* TEXTE À ÉTUDIER
* * * * * * * * *

Zakhia Daccache exploite sept serres dans la région de Byblos. Reconnu pour la qualité de ses légumes et de ses fruits, cet agriculteur dénonce les conditions de développement d’une filière, en mal d’appuis.

Zakhia Daccache a un caractère bien trempé, qu’il a aguerri à force d’arpenter ses serres ou son verger, toujours inquiet pour ses récoltes. Pourtant, son exploitation est un beau succès : l’homme cultive 4 hectares dans la région de Byblos et du Akkar, qu’il loue pour la majeure partie d’entre eux. Il est spécialisé dans la culture de légumes sous serre et la production de fruits. Dans ses sept serres, il produit en moyenne 12 tonnes à l’hectare (l’été) et 8 tonnes à l’hectare (hiver) de tomates et de concombre. « Selon les saisons, on cultive aussi du persil, des aubergines, des abricots… » Difficile de fournir des données plus précises : « Une serre, c’est 8 000 dollars pour l’installation et 4 000 dollars, chauffage non inclus, d’entretien annuel. Mais l’investissement est sur le long terme : ces abris ont en général une durée de vie de plus de 20 ans. » S’il connaît son investissement, Zakhia Daccache dit ne pas pouvoir fournir de revenus plus précis : « Une récolte peut se perdre du jour au lendemain et mon gain disparaître. »

* * * * * * * * *

* DONNÉES FOURNIES
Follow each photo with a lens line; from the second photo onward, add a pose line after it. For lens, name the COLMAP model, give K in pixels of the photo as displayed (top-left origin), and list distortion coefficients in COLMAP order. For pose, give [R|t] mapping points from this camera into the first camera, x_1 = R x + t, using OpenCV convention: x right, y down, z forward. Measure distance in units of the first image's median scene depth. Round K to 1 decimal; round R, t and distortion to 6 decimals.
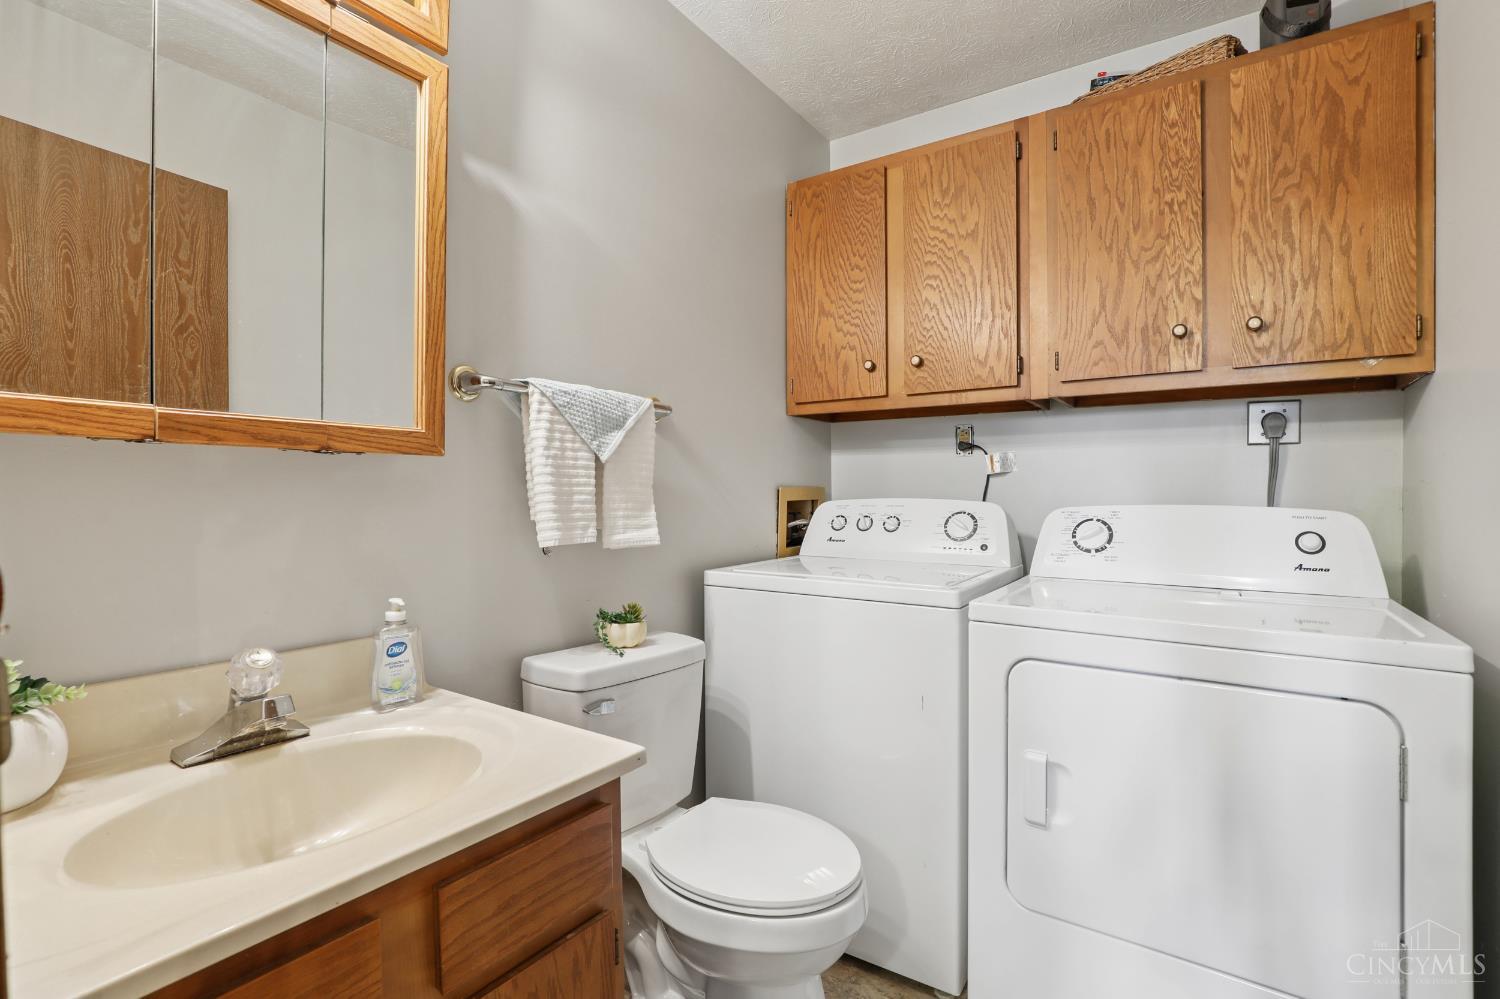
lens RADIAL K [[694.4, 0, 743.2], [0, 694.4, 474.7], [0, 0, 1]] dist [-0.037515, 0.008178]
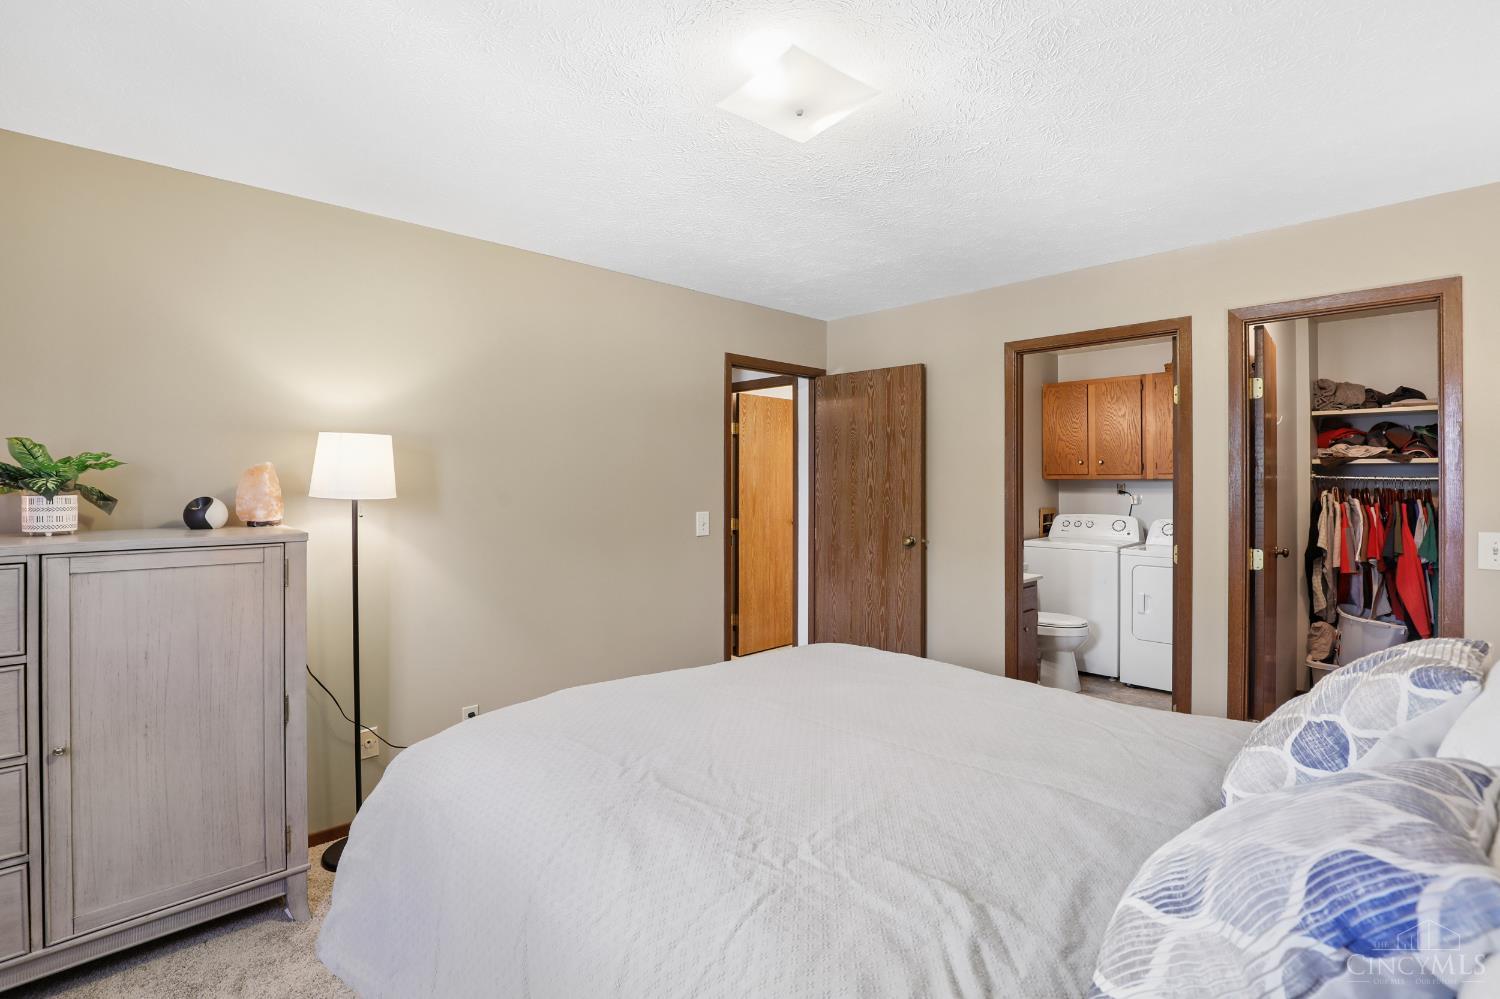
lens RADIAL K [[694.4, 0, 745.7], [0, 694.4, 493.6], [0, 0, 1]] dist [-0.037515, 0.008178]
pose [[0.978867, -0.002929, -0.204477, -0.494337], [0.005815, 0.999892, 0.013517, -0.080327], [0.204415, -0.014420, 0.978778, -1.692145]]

* * * * * * * * *

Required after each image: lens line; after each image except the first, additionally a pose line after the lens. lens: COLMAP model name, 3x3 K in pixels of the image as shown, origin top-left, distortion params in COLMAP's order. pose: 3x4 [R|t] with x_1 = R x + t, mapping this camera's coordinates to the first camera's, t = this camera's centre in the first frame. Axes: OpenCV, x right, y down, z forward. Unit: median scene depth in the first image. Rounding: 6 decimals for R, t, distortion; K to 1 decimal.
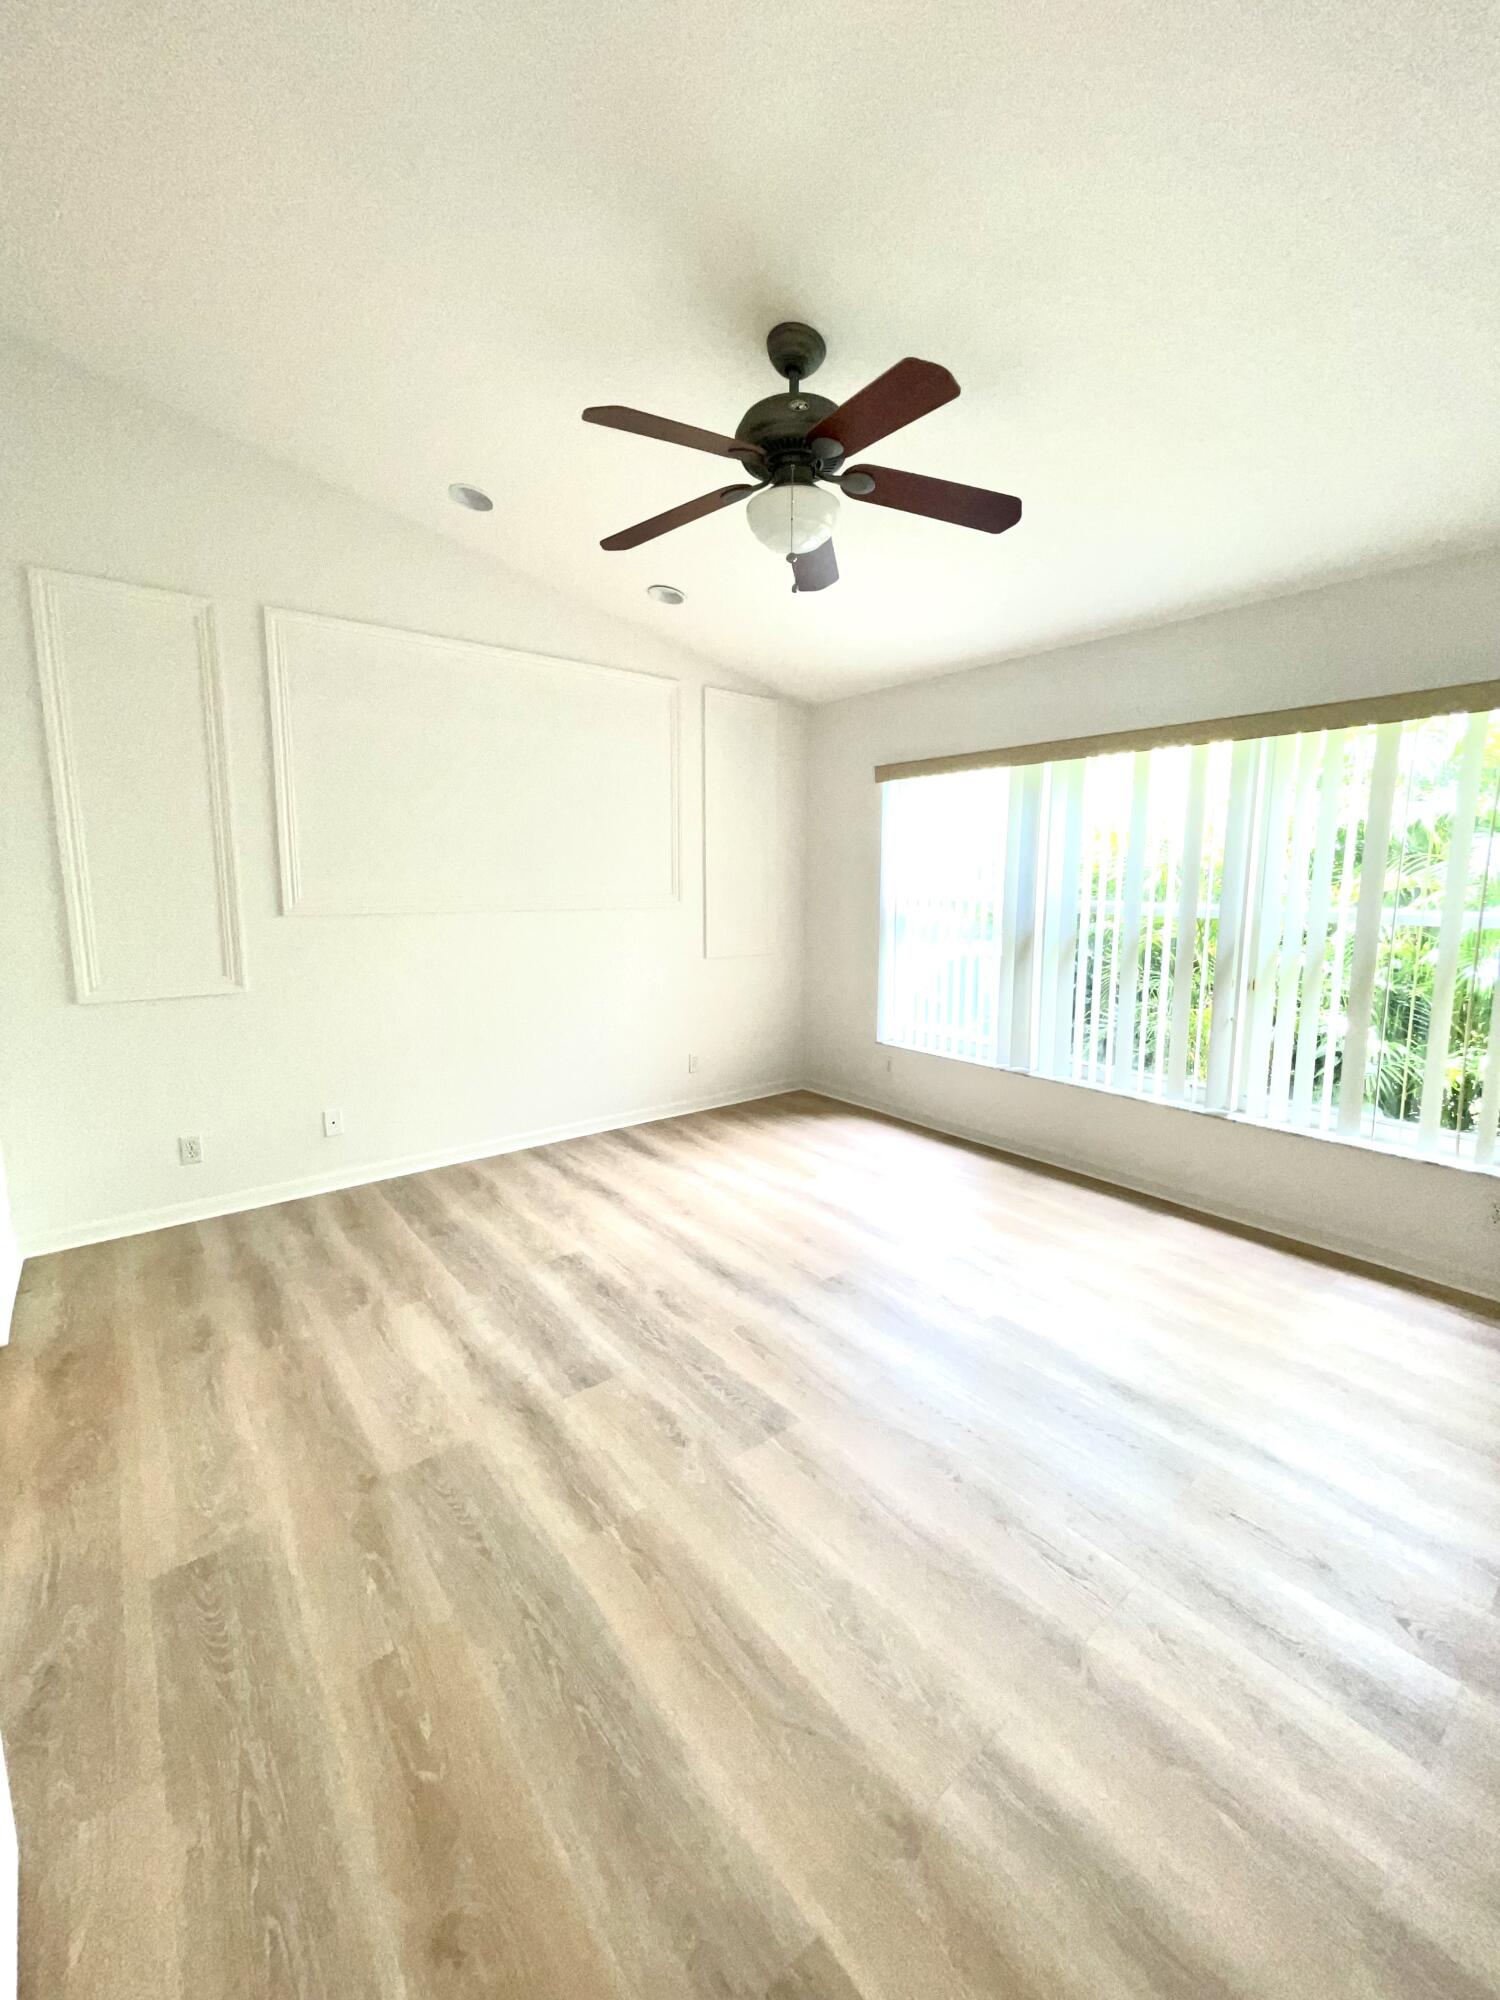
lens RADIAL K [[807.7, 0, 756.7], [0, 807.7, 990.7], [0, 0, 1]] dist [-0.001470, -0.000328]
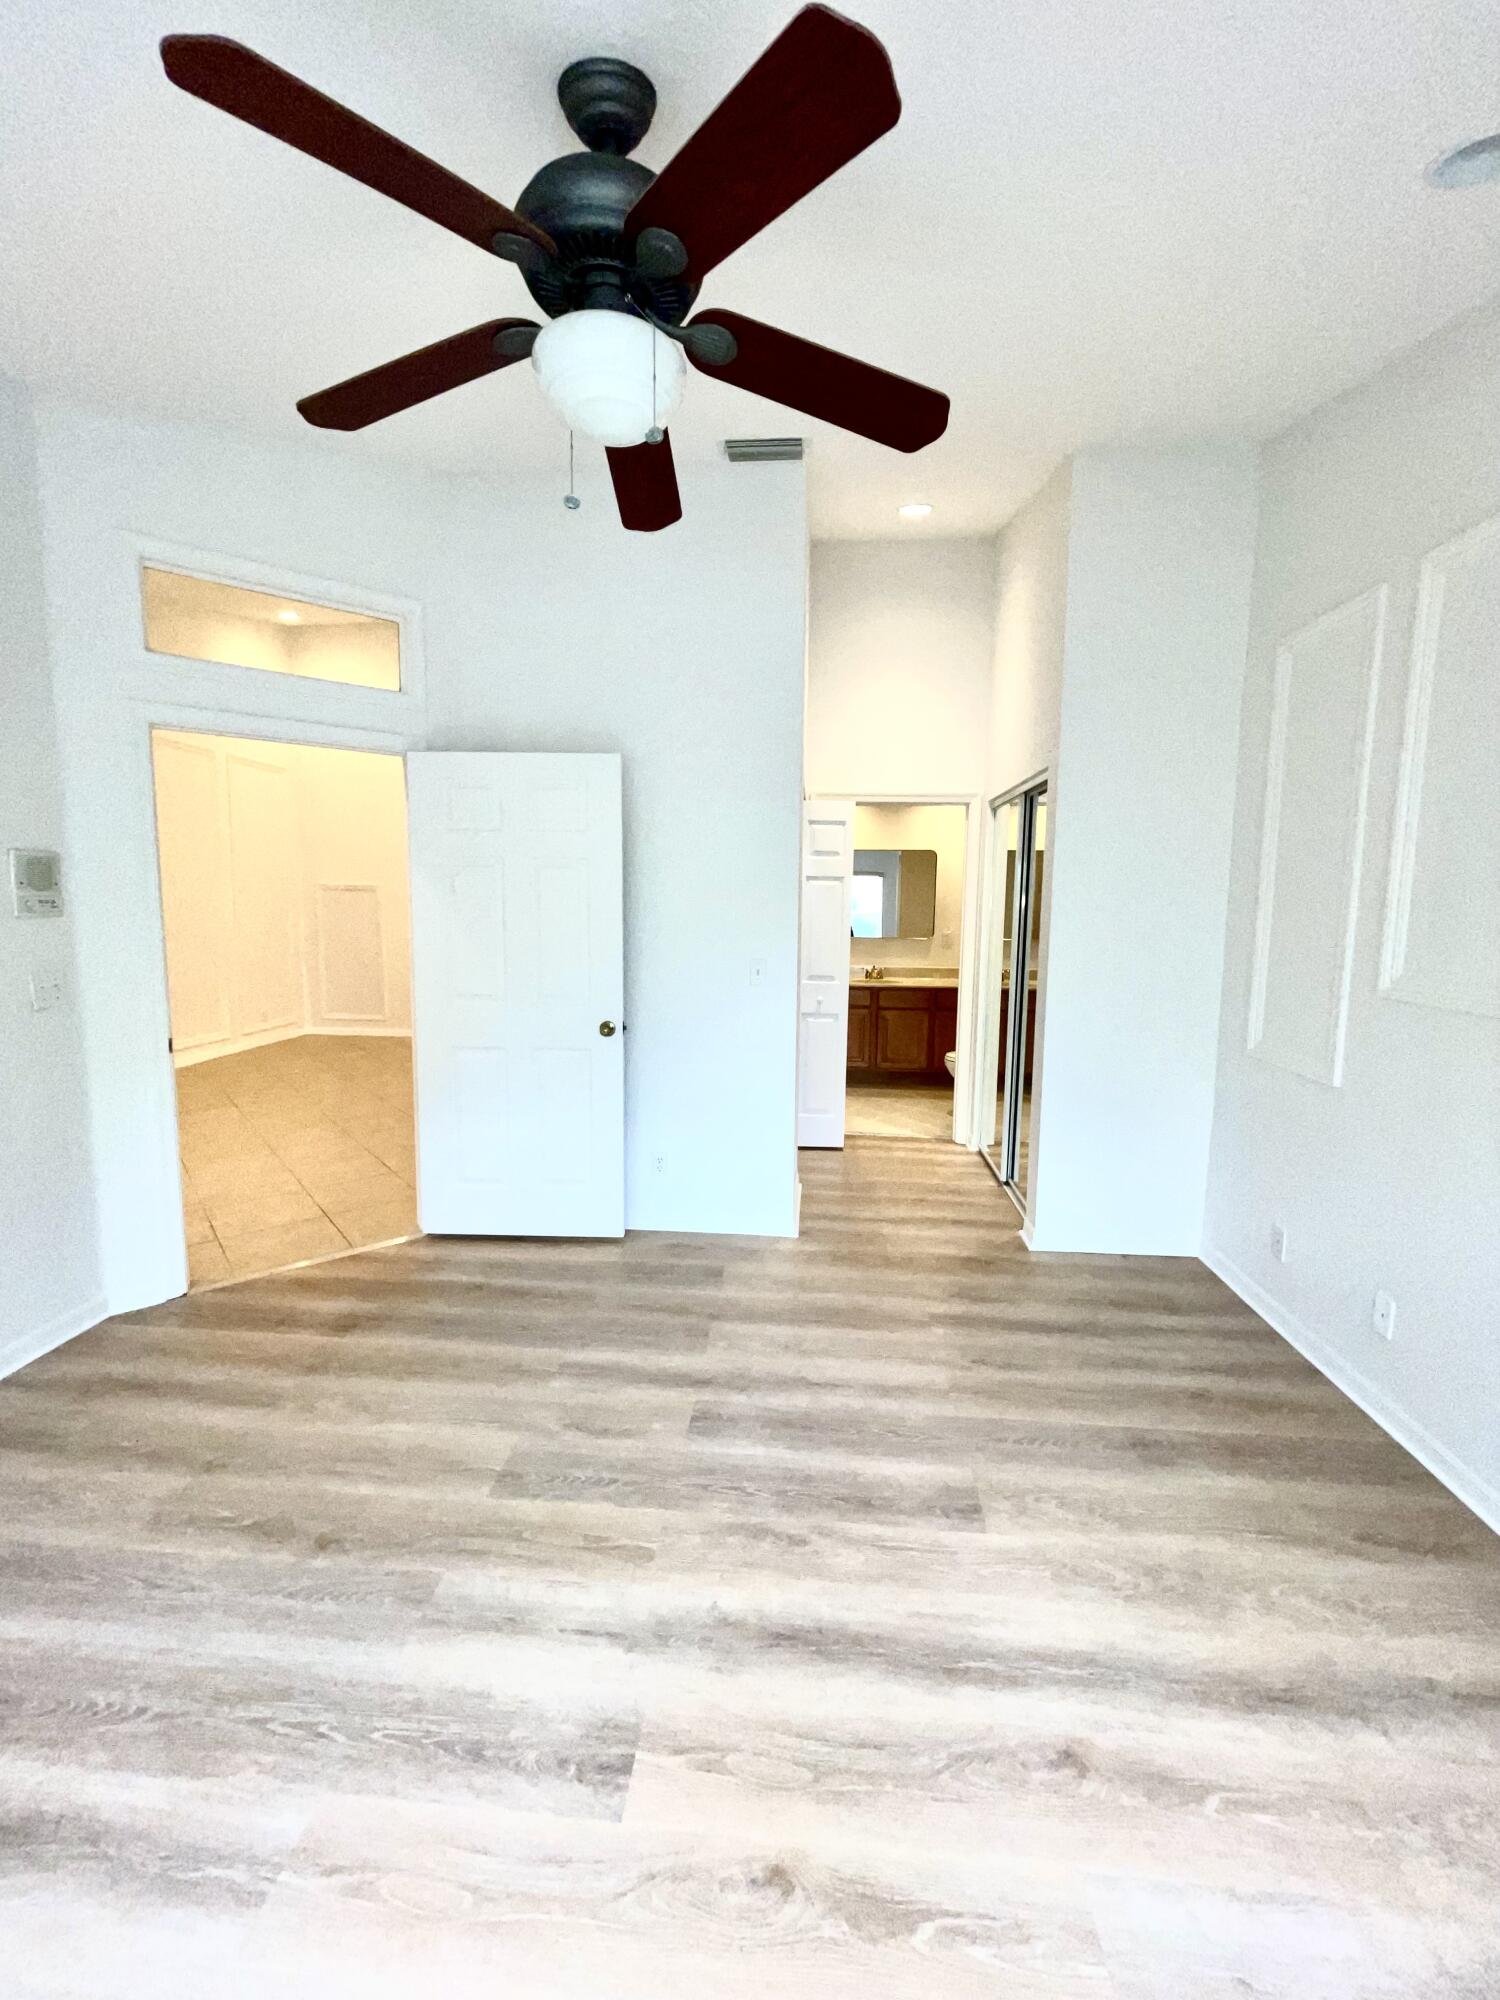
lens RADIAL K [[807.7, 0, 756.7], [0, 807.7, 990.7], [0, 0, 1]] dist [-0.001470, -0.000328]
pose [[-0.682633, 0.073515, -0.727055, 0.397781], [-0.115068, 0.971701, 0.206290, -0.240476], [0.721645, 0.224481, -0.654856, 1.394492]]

* * * * * * * * *

* PROBLÈMES À RÉSOUDRE
a. D'après le texte sur Zakhia Daccache, combien d'hectares cultive-t-il ?
b. Dans le texte sur Zakhia Daccache, pourquoi l'agriculteur dit-il ne pas pouvoir donner de chiffres plus précis sur ses revenus ? Répondez en une à trois phrases.
c. Poursuivez le texte sur Zakhia Daccache après sa dernière phrase.
Les données ne servent à rien ici.

* CORRIGÉ DES ACTIVITÉS
a. Il cultive 4 hectares.

b. Selon lui, une récolte peut se perdre du jour au lendemain, et son gain disparaît alors.

c.
Malgré cela, dans un secteur où l’absence de règles ou de contrôles donne lieu aux plus folles rumeurs, Zakhia Daccache a su gagner la reconnaissance de ses pairs. « C’est quelqu’un qui fait bien son métier. C’est désormais assez rare pour être noté », avance l’un d’entre eux. Produire sous serre n’est guère compliqué. En revanche, cela exige l’emploi de produits chimiques, qui, mal employés, se révèlent toxiques pour l’homme. « J’évite l’emploi d’intrants. J’ai trop vu d’aberrations. Dernière en date : un colorant, normalement interdit pour la consommation alimentaire, qui rend “plus rouges”, donc “plus attractives”, les tomates. Même si vous les lavez, le produit demeure. »
Zakhia Daccache n’a pas la langue dans sa poche pour dénoncer les dérives de l’agriculture. Une manière pour lui de la défendre bec et ongles : « L’agriculture au Liban ? Qu’en espérer quand ce secteur doit jongler avec un manque de financement criant, lui qui reçoit moins de 1 % du budget national ? »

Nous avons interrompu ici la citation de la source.